DATA SHOWN Block Start

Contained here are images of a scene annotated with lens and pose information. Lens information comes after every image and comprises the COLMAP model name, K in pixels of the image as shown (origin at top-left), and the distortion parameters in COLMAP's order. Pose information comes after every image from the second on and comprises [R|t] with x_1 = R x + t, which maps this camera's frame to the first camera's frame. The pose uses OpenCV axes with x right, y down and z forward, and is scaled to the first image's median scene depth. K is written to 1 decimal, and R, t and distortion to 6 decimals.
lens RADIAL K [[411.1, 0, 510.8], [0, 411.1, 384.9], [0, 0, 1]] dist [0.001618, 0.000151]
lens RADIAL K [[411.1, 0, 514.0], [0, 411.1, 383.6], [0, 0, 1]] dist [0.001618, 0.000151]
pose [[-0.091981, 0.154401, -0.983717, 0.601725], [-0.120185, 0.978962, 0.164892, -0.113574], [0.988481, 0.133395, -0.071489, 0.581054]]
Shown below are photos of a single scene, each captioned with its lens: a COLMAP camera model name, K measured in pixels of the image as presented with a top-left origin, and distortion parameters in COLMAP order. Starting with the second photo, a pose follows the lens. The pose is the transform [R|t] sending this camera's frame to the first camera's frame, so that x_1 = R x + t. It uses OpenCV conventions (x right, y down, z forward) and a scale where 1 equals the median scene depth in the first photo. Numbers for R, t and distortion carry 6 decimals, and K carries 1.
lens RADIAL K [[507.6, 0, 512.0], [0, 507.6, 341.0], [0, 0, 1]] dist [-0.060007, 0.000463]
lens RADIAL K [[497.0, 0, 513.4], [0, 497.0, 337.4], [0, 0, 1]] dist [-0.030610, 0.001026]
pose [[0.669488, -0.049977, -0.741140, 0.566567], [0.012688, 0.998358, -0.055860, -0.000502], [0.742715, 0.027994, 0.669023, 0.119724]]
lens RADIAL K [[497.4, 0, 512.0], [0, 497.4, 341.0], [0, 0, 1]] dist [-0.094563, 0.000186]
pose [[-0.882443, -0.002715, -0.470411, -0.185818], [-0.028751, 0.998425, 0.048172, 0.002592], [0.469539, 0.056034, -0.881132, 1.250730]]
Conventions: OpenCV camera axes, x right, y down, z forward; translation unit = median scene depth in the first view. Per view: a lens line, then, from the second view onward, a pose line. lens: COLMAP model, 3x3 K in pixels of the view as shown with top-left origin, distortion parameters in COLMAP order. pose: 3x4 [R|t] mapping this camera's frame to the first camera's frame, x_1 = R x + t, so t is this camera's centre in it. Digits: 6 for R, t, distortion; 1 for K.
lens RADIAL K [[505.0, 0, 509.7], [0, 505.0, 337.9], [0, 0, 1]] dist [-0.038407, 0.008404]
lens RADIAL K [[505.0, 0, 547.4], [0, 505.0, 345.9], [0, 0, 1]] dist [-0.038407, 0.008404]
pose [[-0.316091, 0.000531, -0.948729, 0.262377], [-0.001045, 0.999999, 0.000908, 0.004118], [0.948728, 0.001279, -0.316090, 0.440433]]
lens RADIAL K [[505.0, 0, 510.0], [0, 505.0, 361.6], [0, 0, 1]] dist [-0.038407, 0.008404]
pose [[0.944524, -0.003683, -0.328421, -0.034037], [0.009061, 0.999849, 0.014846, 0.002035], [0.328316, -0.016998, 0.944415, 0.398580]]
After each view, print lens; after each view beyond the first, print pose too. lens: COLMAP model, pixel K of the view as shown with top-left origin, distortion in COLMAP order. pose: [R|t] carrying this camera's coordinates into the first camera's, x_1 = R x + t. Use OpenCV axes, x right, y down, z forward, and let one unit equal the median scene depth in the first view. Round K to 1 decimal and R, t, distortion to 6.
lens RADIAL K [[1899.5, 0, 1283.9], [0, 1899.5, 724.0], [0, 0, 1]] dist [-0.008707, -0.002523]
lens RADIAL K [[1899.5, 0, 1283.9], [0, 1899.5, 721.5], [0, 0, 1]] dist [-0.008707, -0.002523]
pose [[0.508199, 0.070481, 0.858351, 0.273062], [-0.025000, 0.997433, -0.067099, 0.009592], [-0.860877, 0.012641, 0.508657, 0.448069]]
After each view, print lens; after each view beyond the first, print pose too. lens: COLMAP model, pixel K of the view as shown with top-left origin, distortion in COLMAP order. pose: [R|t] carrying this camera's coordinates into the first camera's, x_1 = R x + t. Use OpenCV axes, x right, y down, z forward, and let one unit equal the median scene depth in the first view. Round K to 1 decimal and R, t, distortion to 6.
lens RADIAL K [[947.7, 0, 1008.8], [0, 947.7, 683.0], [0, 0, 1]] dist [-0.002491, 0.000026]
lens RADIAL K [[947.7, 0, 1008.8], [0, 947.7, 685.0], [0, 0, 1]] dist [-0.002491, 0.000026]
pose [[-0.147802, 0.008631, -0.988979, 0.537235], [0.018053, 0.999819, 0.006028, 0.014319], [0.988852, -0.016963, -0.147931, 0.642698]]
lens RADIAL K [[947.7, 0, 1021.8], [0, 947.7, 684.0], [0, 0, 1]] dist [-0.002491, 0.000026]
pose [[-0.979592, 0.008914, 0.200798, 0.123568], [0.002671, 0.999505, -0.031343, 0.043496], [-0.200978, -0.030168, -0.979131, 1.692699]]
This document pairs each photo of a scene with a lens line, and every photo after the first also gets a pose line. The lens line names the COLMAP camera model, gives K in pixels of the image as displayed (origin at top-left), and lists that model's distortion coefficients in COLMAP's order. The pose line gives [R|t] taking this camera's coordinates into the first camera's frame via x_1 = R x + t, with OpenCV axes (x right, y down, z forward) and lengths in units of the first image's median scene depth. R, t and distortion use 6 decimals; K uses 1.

DATA SHOWN Block End

ASSIGNMENT:
The whole of the data must be given back word for word.

WRITTEN ANSWER:
Contained here are images of a scene annotated with lens and pose information. Lens information comes after every image and comprises the COLMAP model name, K in pixels of the image as shown (origin at top-left), and the distortion parameters in COLMAP's order. Pose information comes after every image from the second on and comprises [R|t] with x_1 = R x + t, which maps this camera's frame to the first camera's frame. The pose uses OpenCV axes with x right, y down and z forward, and is scaled to the first image's median scene depth. K is written to 1 decimal, and R, t and distortion to 6 decimals.
lens RADIAL K [[411.1, 0, 510.8], [0, 411.1, 384.9], [0, 0, 1]] dist [0.001618, 0.000151]
lens RADIAL K [[411.1, 0, 514.0], [0, 411.1, 383.6], [0, 0, 1]] dist [0.001618, 0.000151]
pose [[-0.091981, 0.154401, -0.983717, 0.601725], [-0.120185, 0.978962, 0.164892, -0.113574], [0.988481, 0.133395, -0.071489, 0.581054]]
Shown below are photos of a single scene, each captioned with its lens: a COLMAP camera model name, K measured in pixels of the image as presented with a top-left origin, and distortion parameters in COLMAP order. Starting with the second photo, a pose follows the lens. The pose is the transform [R|t] sending this camera's frame to the first camera's frame, so that x_1 = R x + t. It uses OpenCV conventions (x right, y down, z forward) and a scale where 1 equals the median scene depth in the first photo. Numbers for R, t and distortion carry 6 decimals, and K carries 1.
lens RADIAL K [[507.6, 0, 512.0], [0, 507.6, 341.0], [0, 0, 1]] dist [-0.060007, 0.000463]
lens RADIAL K [[497.0, 0, 513.4], [0, 497.0, 337.4], [0, 0, 1]] dist [-0.030610, 0.001026]
pose [[0.669488, -0.049977, -0.741140, 0.566567], [0.012688, 0.998358, -0.055860, -0.000502], [0.742715, 0.027994, 0.669023, 0.119724]]
lens RADIAL K [[497.4, 0, 512.0], [0, 497.4, 341.0], [0, 0, 1]] dist [-0.094563, 0.000186]
pose [[-0.882443, -0.002715, -0.470411, -0.185818], [-0.028751, 0.998425, 0.048172, 0.002592], [0.469539, 0.056034, -0.881132, 1.250730]]
Conventions: OpenCV camera axes, x right, y down, z forward; translation unit = median scene depth in the first view. Per view: a lens line, then, from the second view onward, a pose line. lens: COLMAP model, 3x3 K in pixels of the view as shown with top-left origin, distortion parameters in COLMAP order. pose: 3x4 [R|t] mapping this camera's frame to the first camera's frame, x_1 = R x + t, so t is this camera's centre in it. Digits: 6 for R, t, distortion; 1 for K.
lens RADIAL K [[505.0, 0, 509.7], [0, 505.0, 337.9], [0, 0, 1]] dist [-0.038407, 0.008404]
lens RADIAL K [[505.0, 0, 547.4], [0, 505.0, 345.9], [0, 0, 1]] dist [-0.038407, 0.008404]
pose [[-0.316091, 0.000531, -0.948729, 0.262377], [-0.001045, 0.999999, 0.000908, 0.004118], [0.948728, 0.001279, -0.316090, 0.440433]]
lens RADIAL K [[505.0, 0, 510.0], [0, 505.0, 361.6], [0, 0, 1]] dist [-0.038407, 0.008404]
pose [[0.944524, -0.003683, -0.328421, -0.034037], [0.009061, 0.999849, 0.014846, 0.002035], [0.328316, -0.016998, 0.944415, 0.398580]]
After each view, print lens; after each view beyond the first, print pose too. lens: COLMAP model, pixel K of the view as shown with top-left origin, distortion in COLMAP order. pose: [R|t] carrying this camera's coordinates into the first camera's, x_1 = R x + t. Use OpenCV axes, x right, y down, z forward, and let one unit equal the median scene depth in the first view. Round K to 1 decimal and R, t, distortion to 6.
lens RADIAL K [[1899.5, 0, 1283.9], [0, 1899.5, 724.0], [0, 0, 1]] dist [-0.008707, -0.002523]
lens RADIAL K [[1899.5, 0, 1283.9], [0, 1899.5, 721.5], [0, 0, 1]] dist [-0.008707, -0.002523]
pose [[0.508199, 0.070481, 0.858351, 0.273062], [-0.025000, 0.997433, -0.067099, 0.009592], [-0.860877, 0.012641, 0.508657, 0.448069]]
After each view, print lens; after each view beyond the first, print pose too. lens: COLMAP model, pixel K of the view as shown with top-left origin, distortion in COLMAP order. pose: [R|t] carrying this camera's coordinates into the first camera's, x_1 = R x + t. Use OpenCV axes, x right, y down, z forward, and let one unit equal the median scene depth in the first view. Round K to 1 decimal and R, t, distortion to 6.
lens RADIAL K [[947.7, 0, 1008.8], [0, 947.7, 683.0], [0, 0, 1]] dist [-0.002491, 0.000026]
lens RADIAL K [[947.7, 0, 1008.8], [0, 947.7, 685.0], [0, 0, 1]] dist [-0.002491, 0.000026]
pose [[-0.147802, 0.008631, -0.988979, 0.537235], [0.018053, 0.999819, 0.006028, 0.014319], [0.988852, -0.016963, -0.147931, 0.642698]]
lens RADIAL K [[947.7, 0, 1021.8], [0, 947.7, 684.0], [0, 0, 1]] dist [-0.002491, 0.000026]
pose [[-0.979592, 0.008914, 0.200798, 0.123568], [0.002671, 0.999505, -0.031343, 0.043496], [-0.200978, -0.030168, -0.979131, 1.692699]]
This document pairs each photo of a scene with a lens line, and every photo after the first also gets a pose line. The lens line names the COLMAP camera model, gives K in pixels of the image as displayed (origin at top-left), and lists that model's distortion coefficients in COLMAP's order. The pose line gives [R|t] taking this camera's coordinates into the first camera's frame via x_1 = R x + t, with OpenCV axes (x right, y down, z forward) and lengths in units of the first image's median scene depth. R, t and distortion use 6 decimals; K uses 1.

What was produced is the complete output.